**Brief**
Go through the listing below and show each line that has the word "Prairie".

**Records to use**
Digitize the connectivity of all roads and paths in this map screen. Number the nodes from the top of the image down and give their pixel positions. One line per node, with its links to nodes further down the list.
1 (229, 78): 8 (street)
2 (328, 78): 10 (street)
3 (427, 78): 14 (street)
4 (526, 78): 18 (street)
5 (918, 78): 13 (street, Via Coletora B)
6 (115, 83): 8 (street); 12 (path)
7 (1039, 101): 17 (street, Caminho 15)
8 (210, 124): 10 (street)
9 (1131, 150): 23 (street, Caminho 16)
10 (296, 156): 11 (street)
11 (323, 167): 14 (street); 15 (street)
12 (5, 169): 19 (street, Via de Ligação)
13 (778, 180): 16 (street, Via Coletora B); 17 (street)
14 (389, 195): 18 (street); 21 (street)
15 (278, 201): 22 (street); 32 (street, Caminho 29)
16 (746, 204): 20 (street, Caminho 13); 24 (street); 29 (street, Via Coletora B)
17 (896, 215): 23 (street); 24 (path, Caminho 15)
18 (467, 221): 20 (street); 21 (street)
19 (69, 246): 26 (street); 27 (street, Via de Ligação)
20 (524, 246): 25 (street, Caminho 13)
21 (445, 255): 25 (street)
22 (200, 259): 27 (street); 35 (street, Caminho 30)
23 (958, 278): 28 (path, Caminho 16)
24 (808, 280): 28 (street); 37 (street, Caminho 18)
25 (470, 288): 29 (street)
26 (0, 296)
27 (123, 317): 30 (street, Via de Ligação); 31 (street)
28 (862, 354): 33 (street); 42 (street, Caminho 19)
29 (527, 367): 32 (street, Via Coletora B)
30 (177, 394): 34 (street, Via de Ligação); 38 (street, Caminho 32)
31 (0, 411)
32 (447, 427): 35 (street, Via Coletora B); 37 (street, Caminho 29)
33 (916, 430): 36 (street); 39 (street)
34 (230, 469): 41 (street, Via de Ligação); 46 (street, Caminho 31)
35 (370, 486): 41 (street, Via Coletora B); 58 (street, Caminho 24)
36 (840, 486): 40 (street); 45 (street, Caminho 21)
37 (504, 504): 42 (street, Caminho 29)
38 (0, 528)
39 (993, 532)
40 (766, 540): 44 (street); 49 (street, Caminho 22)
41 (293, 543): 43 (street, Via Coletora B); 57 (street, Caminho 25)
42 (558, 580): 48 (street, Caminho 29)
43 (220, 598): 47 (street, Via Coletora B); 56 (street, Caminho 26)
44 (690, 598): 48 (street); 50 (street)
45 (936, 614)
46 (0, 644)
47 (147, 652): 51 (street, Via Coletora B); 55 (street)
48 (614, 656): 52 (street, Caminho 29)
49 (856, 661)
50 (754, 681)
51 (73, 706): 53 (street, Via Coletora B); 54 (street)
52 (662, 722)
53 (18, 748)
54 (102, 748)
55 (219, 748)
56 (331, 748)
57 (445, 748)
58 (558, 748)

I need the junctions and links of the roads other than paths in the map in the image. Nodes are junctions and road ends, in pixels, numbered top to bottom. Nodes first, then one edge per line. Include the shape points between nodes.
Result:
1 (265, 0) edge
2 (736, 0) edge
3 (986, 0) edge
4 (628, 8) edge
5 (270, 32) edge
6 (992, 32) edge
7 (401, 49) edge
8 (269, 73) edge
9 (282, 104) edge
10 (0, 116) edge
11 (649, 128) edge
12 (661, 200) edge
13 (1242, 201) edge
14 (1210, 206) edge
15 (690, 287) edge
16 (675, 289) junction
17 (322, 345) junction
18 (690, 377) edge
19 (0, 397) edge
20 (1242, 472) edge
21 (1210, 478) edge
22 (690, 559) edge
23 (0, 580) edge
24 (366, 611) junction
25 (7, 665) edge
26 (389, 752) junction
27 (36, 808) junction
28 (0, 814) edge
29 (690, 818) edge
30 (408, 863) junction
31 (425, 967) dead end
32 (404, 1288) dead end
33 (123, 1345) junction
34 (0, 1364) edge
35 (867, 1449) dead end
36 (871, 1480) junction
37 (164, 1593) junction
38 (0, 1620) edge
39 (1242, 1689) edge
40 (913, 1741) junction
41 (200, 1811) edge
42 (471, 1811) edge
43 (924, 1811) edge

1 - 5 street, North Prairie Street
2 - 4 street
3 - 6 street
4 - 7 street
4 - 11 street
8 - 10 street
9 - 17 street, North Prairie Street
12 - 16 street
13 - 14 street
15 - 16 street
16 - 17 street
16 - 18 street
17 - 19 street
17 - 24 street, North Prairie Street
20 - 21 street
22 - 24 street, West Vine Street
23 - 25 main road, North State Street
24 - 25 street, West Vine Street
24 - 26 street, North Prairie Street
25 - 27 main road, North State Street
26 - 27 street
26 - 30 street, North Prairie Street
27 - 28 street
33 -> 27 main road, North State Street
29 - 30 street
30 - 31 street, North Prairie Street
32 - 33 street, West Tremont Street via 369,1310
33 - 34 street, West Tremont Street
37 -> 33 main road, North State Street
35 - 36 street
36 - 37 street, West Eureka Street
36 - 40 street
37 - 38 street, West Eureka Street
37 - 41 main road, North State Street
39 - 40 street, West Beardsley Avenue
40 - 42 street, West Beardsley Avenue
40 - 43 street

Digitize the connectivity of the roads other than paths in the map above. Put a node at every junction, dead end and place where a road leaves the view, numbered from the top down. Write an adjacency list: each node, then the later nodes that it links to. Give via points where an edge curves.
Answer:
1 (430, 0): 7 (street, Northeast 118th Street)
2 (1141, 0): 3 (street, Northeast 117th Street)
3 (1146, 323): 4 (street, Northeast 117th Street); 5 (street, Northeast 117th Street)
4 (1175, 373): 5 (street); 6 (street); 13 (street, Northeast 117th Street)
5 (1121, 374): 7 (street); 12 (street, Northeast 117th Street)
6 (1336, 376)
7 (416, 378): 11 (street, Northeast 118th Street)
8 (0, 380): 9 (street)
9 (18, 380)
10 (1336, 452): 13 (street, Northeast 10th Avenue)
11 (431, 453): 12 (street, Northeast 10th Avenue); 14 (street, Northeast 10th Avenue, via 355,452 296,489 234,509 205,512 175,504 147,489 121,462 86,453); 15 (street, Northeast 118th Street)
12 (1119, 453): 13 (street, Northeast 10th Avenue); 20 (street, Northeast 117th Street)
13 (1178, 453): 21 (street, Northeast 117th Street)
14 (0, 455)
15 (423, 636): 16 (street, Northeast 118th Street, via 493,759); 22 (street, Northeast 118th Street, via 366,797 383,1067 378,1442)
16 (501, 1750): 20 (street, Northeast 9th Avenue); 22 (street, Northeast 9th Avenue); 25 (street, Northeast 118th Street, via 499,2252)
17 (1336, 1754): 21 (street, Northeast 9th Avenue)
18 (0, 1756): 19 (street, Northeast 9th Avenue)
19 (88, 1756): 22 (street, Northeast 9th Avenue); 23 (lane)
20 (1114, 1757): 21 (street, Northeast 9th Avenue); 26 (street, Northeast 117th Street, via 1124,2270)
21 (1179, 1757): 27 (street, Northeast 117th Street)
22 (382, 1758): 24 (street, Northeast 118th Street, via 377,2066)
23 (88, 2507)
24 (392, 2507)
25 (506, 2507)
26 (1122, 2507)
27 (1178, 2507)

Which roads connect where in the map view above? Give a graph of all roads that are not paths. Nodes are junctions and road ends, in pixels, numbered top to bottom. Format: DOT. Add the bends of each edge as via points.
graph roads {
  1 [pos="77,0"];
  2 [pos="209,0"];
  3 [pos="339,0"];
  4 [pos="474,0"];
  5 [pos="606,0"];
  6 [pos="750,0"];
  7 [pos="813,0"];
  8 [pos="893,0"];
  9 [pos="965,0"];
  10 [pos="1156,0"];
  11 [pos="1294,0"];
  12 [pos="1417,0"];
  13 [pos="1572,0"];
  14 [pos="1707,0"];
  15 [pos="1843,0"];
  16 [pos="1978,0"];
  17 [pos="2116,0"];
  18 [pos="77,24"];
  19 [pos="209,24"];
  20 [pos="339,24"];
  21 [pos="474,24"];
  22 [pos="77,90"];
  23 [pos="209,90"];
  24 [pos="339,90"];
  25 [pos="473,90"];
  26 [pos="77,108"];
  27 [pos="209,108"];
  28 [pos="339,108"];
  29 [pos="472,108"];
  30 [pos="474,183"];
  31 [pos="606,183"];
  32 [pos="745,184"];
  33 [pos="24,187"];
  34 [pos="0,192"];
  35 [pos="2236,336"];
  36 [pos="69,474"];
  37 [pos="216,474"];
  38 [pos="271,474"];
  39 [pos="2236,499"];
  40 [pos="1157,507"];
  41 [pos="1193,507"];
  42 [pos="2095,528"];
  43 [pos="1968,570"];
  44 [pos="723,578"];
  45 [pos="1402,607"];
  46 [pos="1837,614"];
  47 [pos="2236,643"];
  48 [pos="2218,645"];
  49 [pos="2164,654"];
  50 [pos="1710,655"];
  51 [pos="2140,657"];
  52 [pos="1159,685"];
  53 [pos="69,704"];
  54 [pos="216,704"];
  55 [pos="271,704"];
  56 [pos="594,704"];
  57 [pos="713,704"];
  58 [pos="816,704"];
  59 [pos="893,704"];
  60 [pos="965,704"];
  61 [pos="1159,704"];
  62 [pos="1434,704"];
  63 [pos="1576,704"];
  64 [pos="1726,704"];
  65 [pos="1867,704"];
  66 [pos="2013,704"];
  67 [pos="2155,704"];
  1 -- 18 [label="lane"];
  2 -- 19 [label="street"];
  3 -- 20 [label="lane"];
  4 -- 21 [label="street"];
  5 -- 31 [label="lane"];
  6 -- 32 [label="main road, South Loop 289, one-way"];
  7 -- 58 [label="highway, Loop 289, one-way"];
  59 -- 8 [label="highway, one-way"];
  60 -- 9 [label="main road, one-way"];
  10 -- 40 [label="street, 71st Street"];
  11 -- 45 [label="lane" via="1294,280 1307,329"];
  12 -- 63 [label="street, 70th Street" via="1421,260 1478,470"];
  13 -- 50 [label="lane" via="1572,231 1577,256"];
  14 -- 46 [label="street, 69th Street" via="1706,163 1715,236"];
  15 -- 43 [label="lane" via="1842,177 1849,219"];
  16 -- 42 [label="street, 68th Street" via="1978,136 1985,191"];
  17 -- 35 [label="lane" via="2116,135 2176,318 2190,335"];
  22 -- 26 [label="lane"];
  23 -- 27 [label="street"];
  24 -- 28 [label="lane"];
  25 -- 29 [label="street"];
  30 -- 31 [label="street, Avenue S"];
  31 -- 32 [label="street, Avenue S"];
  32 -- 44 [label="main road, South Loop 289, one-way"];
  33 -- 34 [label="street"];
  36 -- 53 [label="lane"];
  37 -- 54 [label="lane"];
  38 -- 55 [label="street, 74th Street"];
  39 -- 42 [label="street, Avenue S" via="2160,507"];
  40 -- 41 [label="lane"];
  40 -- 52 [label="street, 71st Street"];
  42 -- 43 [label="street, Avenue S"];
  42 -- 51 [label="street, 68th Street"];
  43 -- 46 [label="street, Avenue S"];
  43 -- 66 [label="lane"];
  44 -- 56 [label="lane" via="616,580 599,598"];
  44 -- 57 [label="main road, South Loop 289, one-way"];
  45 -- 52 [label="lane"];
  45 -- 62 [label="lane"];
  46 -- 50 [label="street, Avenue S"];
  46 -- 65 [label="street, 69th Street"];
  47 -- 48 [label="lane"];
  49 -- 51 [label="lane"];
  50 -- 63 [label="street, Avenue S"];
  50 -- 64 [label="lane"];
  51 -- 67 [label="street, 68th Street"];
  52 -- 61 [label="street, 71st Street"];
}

**Solution for this task**
1 - 5 street, North Prairie Street
9 - 17 street, North Prairie Street
17 - 24 street, North Prairie Street
24 - 26 street, North Prairie Street
26 - 30 street, North Prairie Street
30 - 31 street, North Prairie Street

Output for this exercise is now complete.